## TASK
Pictures aside, write every record out again word for word.

## MATERIAL FOR THIS EXERCISE
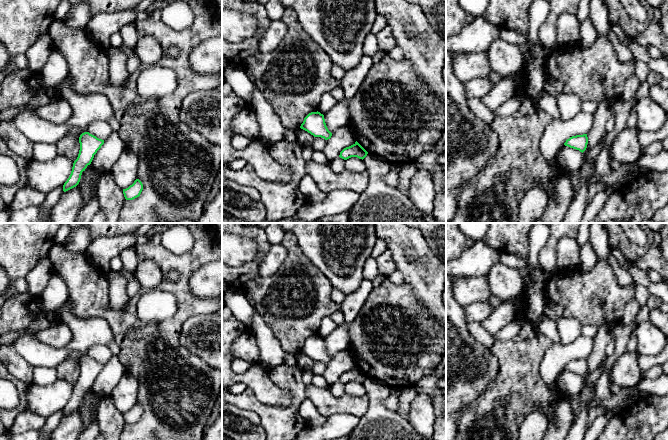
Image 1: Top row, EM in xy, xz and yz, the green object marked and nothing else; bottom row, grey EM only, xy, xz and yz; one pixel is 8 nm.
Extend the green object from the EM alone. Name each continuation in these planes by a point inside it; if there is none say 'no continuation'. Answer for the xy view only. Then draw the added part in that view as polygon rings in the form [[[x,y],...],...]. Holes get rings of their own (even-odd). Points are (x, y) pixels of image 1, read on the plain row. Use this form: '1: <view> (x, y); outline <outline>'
no continuation

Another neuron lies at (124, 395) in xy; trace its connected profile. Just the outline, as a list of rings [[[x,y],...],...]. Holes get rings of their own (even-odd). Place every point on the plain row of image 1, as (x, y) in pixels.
[[[125,373],[119,383],[110,394],[116,408],[123,414],[128,412],[137,403],[138,381],[129,374]]]

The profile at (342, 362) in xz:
[[[347,350],[338,353],[336,356],[332,357],[330,363],[327,364],[324,377],[329,385],[332,385],[339,381],[340,376],[353,368],[355,368],[356,362],[349,355]]]

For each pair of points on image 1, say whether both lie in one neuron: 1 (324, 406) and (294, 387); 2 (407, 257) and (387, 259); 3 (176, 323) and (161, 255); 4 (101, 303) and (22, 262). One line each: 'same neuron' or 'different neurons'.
1: different neurons
2: different neurons
3: same neuron
4: different neurons

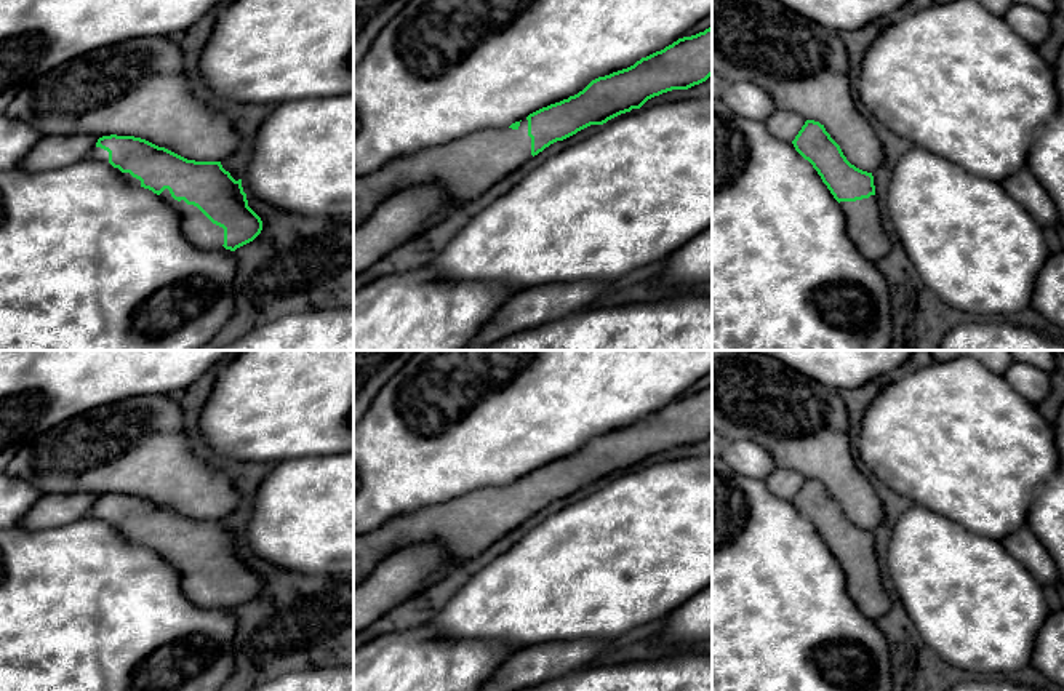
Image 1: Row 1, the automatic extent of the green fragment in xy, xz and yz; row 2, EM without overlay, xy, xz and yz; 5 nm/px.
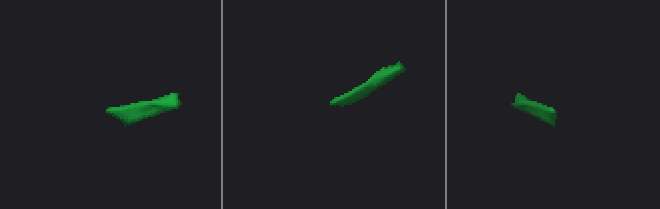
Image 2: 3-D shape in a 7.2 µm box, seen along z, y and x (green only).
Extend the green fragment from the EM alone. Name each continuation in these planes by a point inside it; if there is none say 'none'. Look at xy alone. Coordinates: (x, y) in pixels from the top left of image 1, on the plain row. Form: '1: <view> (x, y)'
1: xy (197, 586)

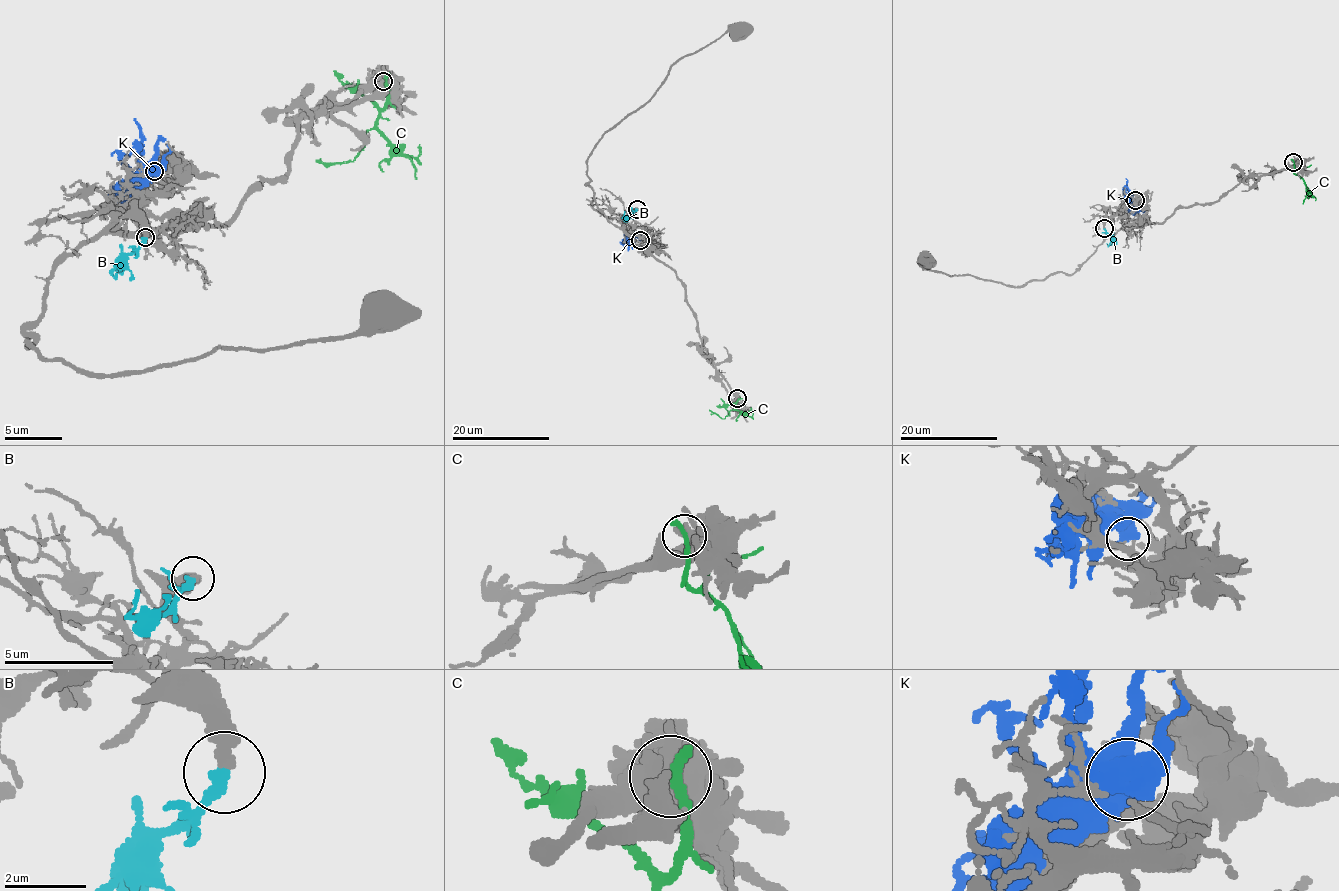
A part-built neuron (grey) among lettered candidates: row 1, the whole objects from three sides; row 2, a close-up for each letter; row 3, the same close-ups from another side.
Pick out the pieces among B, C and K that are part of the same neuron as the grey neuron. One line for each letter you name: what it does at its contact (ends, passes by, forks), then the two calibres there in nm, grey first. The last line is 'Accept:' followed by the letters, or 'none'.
B: it ends there; 400 nm thick on the grey side, 320 nm on the other
Accept: B

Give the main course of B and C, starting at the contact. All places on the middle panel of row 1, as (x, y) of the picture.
B: (637, 209), (624, 218), (625, 212)
C: (738, 398), (736, 405), (723, 419), (709, 409)

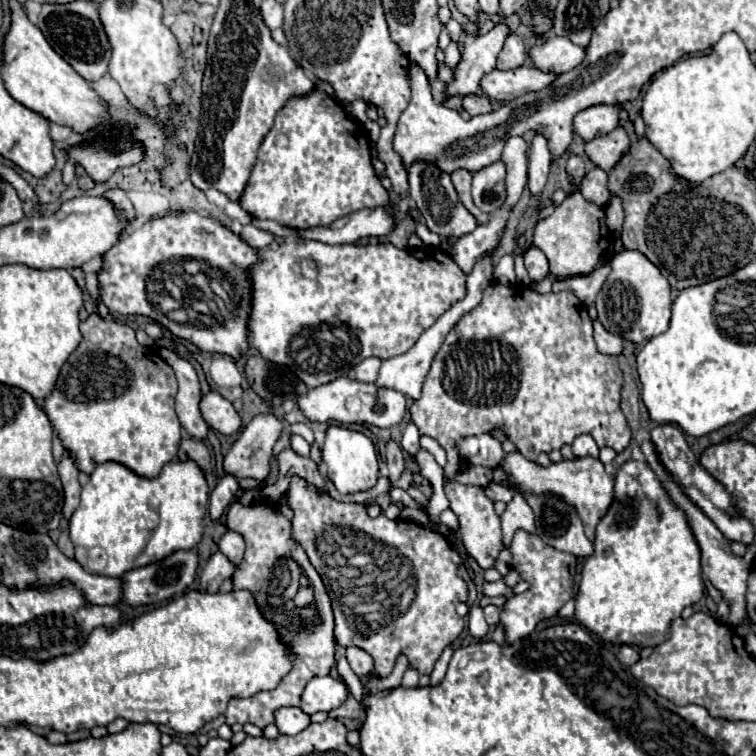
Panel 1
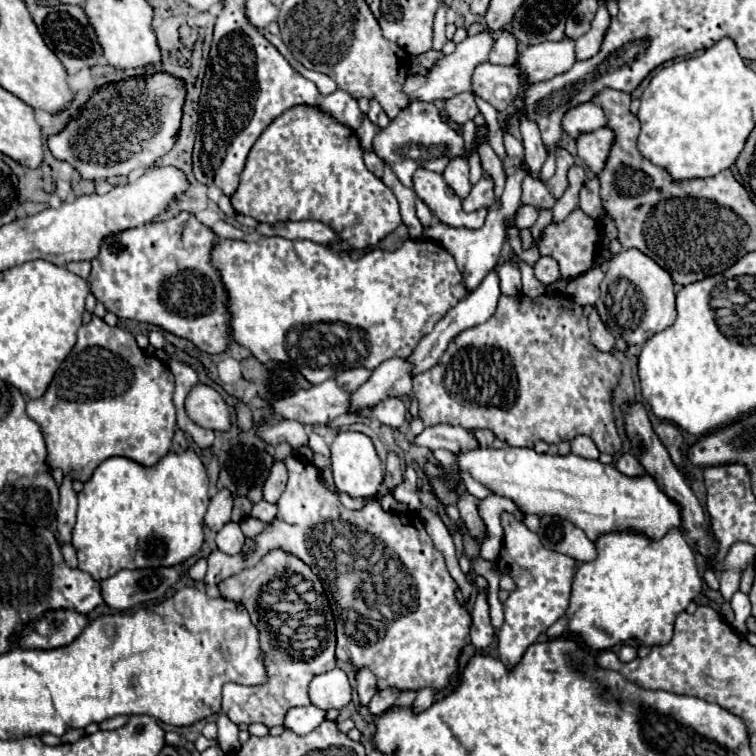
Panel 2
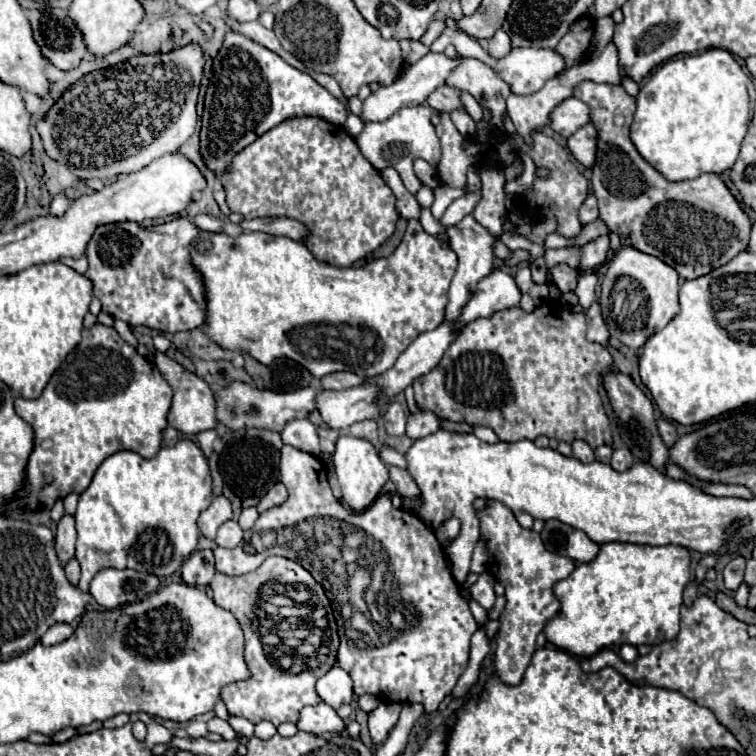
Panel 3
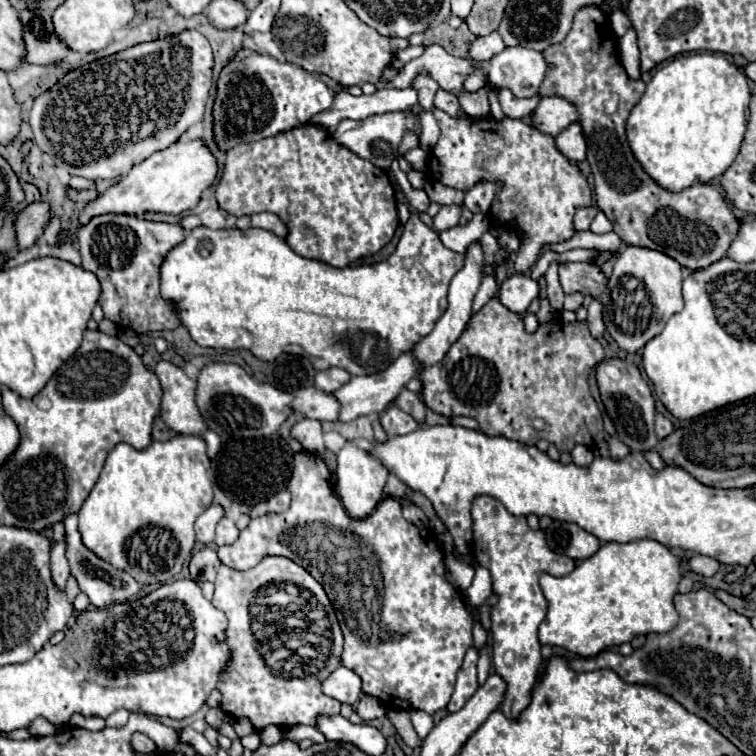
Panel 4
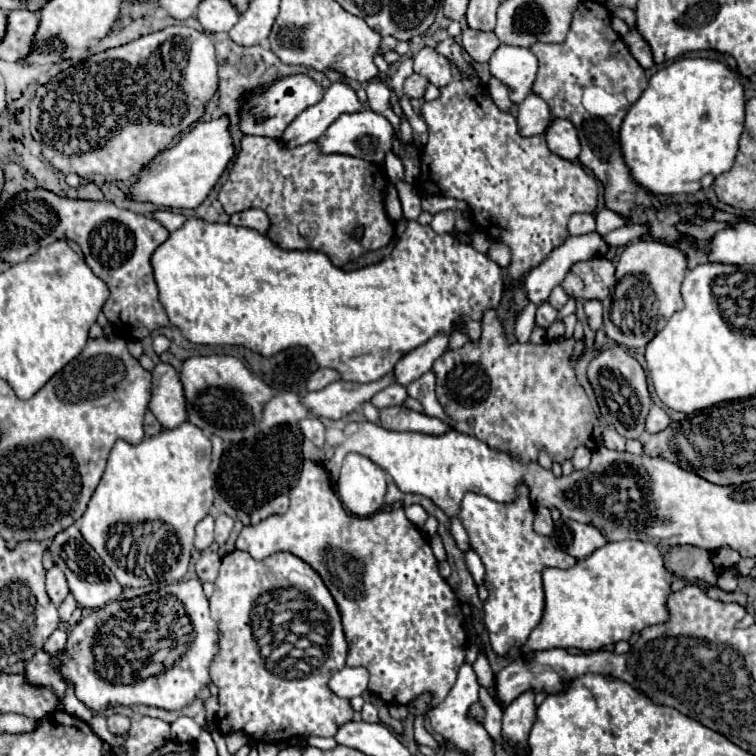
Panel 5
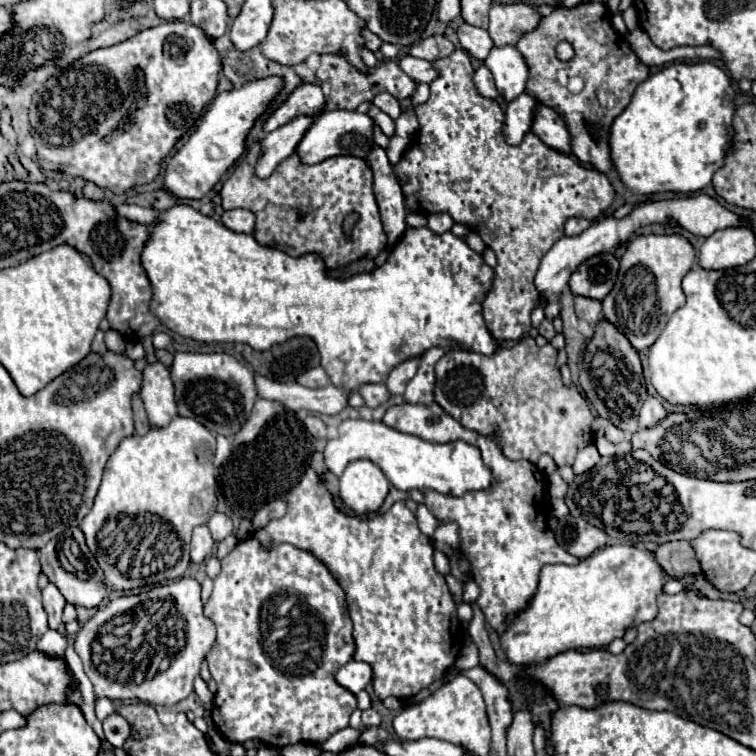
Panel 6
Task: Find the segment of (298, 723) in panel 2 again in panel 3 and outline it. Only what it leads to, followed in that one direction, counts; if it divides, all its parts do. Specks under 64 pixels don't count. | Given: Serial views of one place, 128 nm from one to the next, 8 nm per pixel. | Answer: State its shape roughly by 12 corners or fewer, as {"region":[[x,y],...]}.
{"region":[[324,702],[302,710],[298,728],[346,734],[344,720]]}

## REPLY TO THE TASK
Image 1: Top row, EM in xy, xz and yz, the green object marked and nothing else; bottom row, grey EM only, xy, xz and yz; one pixel is 8 nm.
Extend the green object from the EM alone. Name each continuation in these planes by a point inside it; if there is none say 'no continuation'. Answer for the xy view only. Then draw the added part in that view as polygon rings in the form [[[x,y],...],...]. Holes get rings of their own (even-odd). Points are (x, y) pixels of image 1, read on the plain row. Use this form: '1: <view> (x, y); outline <outline>'
no continuation

Another neuron lies at (124, 395) in xy; trace its connected profile. Just the outline, as a list of rings [[[x,y],...],...]. Holes get rings of their own (even-odd). Place every point on the plain row of image 1, as (x, y) in pixels.
[[[125,373],[119,383],[110,394],[116,408],[123,414],[128,412],[137,403],[138,381],[129,374]]]

The profile at (342, 362) in xz:
[[[347,350],[338,353],[336,356],[332,357],[330,363],[327,364],[324,377],[329,385],[332,385],[339,381],[340,376],[353,368],[355,368],[356,362],[349,355]]]

For each pair of points on image 1, say whether both lie in one neuron: 1 (324, 406) and (294, 387); 2 (407, 257) and (387, 259); 3 (176, 323) and (161, 255); 4 (101, 303) and (22, 262). One line each: 'same neuron' or 'different neurons'.
1: different neurons
2: different neurons
3: same neuron
4: different neurons

Image 1: Row 1, the automatic extent of the green fragment in xy, xz and yz; row 2, EM without overlay, xy, xz and yz; 5 nm/px.
Image 2: 3-D shape in a 7.2 µm box, seen along z, y and x (green only).
Extend the green fragment from the EM alone. Name each continuation in these planes by a point inside it; if there is none say 'none'. Look at xy alone. Coordinates: (x, y) in pixels from the top left of image 1, on the plain row. Form: '1: <view> (x, y)'
1: xy (197, 586)

A part-built neuron (grey) among lettered candidates: row 1, the whole objects from three sides; row 2, a close-up for each letter; row 3, the same close-ups from another side.
Pick out the pieces among B, C and K that are part of the same neuron as the grey neuron. One line for each letter you name: what it does at its contact (ends, passes by, forks), then the two calibres there in nm, grey first. The last line is 'Accept:' followed by the letters, or 'none'.
B: it ends there; 400 nm thick on the grey side, 320 nm on the other
Accept: B

Give the main course of B and C, starting at the contact. All places on the middle panel of row 1, as (x, y) of the picture.
B: (637, 209), (624, 218), (625, 212)
C: (738, 398), (736, 405), (723, 419), (709, 409)

Panel 1
Panel 2
Panel 3
Panel 4
Panel 5
Panel 6
Task: Find the segment of (298, 723) in panel 2 again in panel 3 and outline it. Only what it leads to, followed in that one direction, counts; if it divides, all its parts do. Specks under 64 pixels don't count. | Given: Serial views of one place, 128 nm from one to the next, 8 nm per pixel. | Answer: State its shape roughly by 12 corners or fewer, as {"region":[[x,y],...]}.
{"region":[[324,702],[302,710],[298,728],[346,734],[344,720]]}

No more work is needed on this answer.